You strain out a gnat but swallow a camel.” (Mt 23,23-24)
  
            This anomaly can happen to us when in our confessions, for
example, we accuse ourselves only of our failures to do our prayers,
to offer sacrifices, to attend some daily Masses, etc., without
mentioning how we have fared in our graver duty to do apostolate, to
Christianize our work and society in general, to reach out to the poor
and the needy, to be forgiving of others who may have wronged us, etc.
  
            This is not to say that our prayers, sacrifices, recourse
to the sacraments, etc., are not important. They are, and they should
not be regarded as optional, as a matter of fact. They are
indispensable too.
  
            But if our failures in this department do not have the
corresponding effects on the more important aspects of Christian life,
there is reason to think that we are just mistaking the means for the
end, the material for the spiritual, the temporal for the eternal, the
natural for the supernatural.
  
            We need to wake up from this anomaly, because like the
Pharisees and the scribes of old, we could justly be accused by Christ
to be hypocrites. And actually, many people today can also see that.

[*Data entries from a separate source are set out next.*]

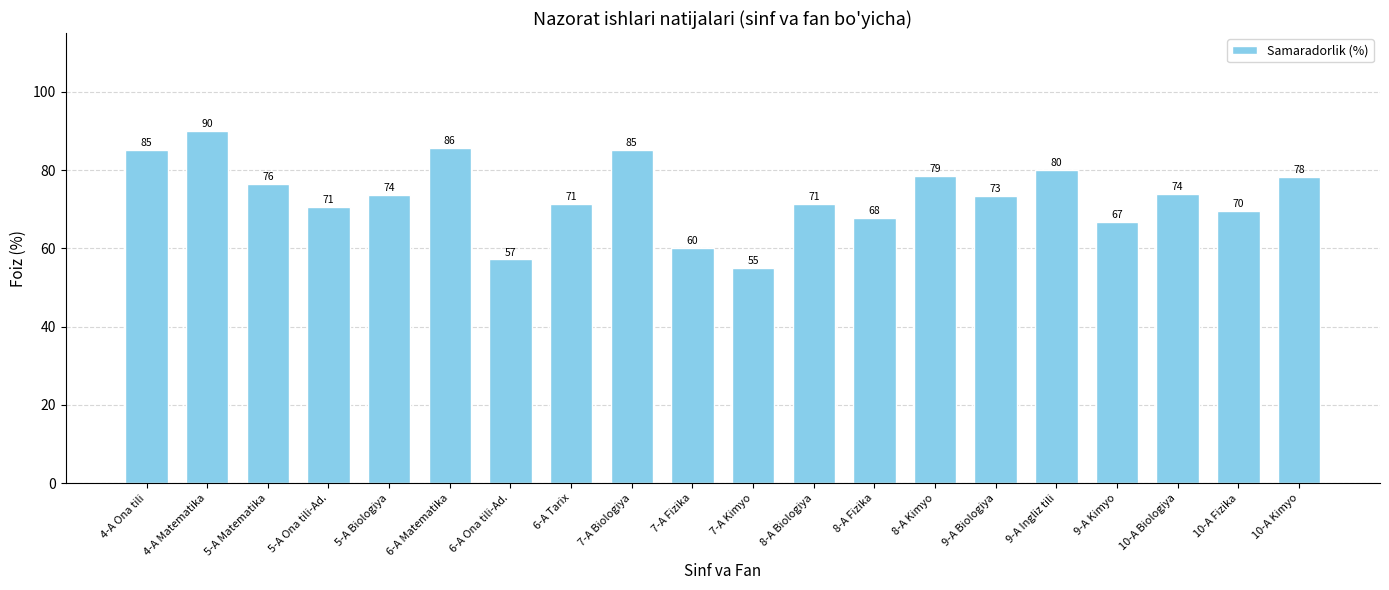

What is the value of the 9th bar from the left?

85.0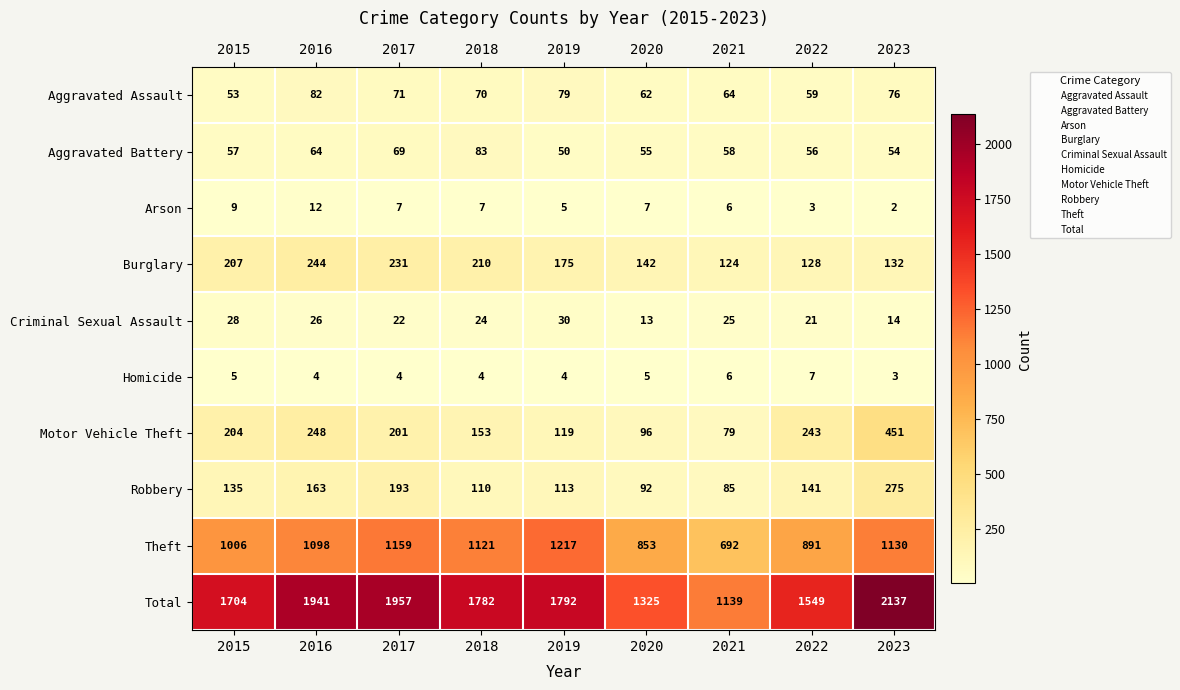

Where does the Aggravated Assault series first go above 70?

2016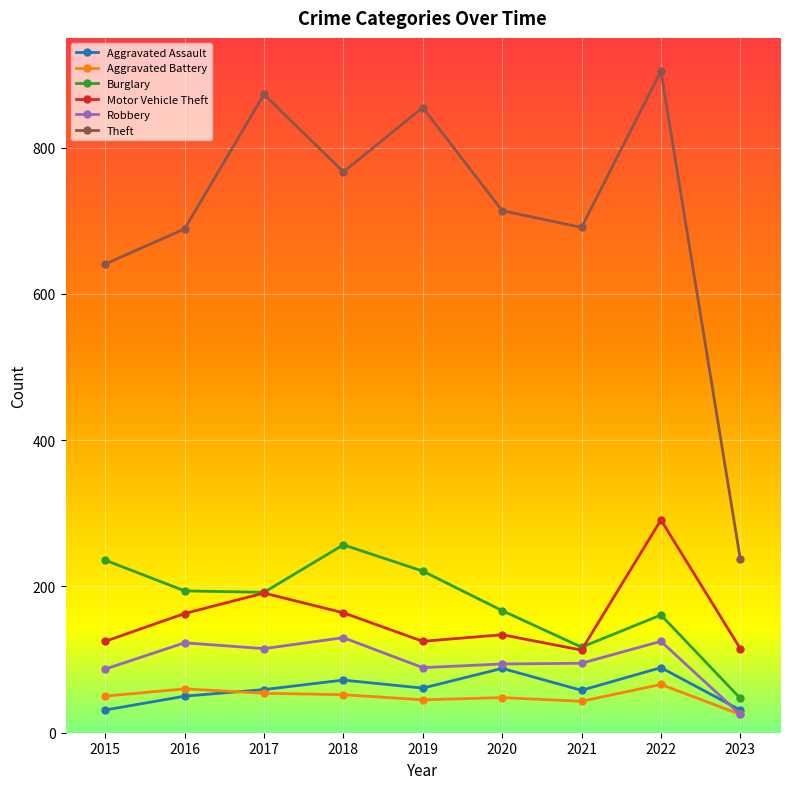

What is the value of the Burglary point at the 7th from the left?

117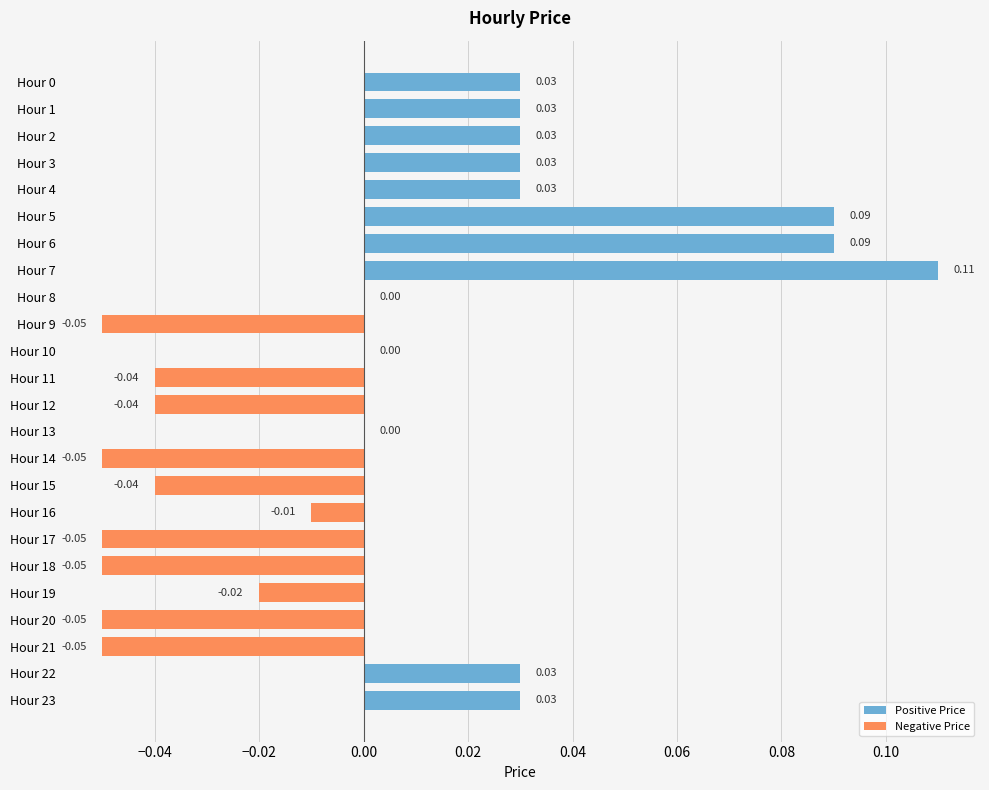

Count the number of categories in the chart.

24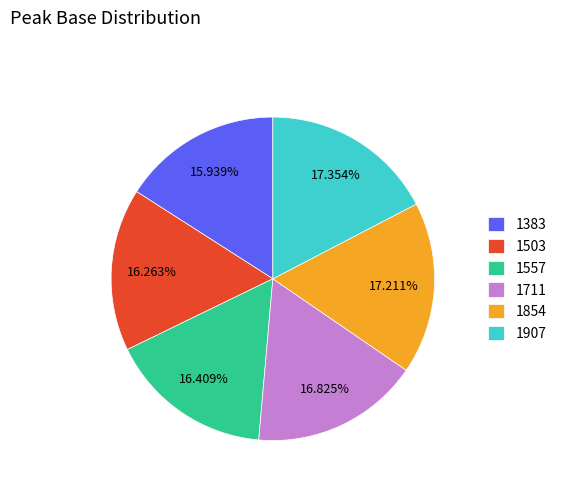

Do 1503 and 1907 together represent more than half of the pie?

No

We would simply be caring of the externals without the internal, the
form and appearance without the substance.
   
            The example we can give to others would show a certain
hollowness and artificiality. And many people can detect that quite
easily, because this phenomenon, sad to say, is getting common. Thus,
we can expect people to be turned off by what they see in us.
  
            They are now more familiar with how hypocrisy and
artificiality look, how they sound, how they smell. They are now more
skilled in sifting our words from our deeds, the image from the real
McCoy. They can easily verify the authenticity of our words and
actions.
  
            To be able to connect the little things to the big,
important things in our life is, of course, no easy task. It requires
training, effort, self-discipline. It will always need God’s grace
which we should always ask.
  
            And given our human condition where our development
involves different stages, let us hope that we do not remain in the
kindergarten level in this respect, in the amateur and dilettante
level. We have to aim at nothing less than the mature and professional
level, where a certain consistency or unity of life that is rooted on
God’s grace and on our constant effort, is achieved.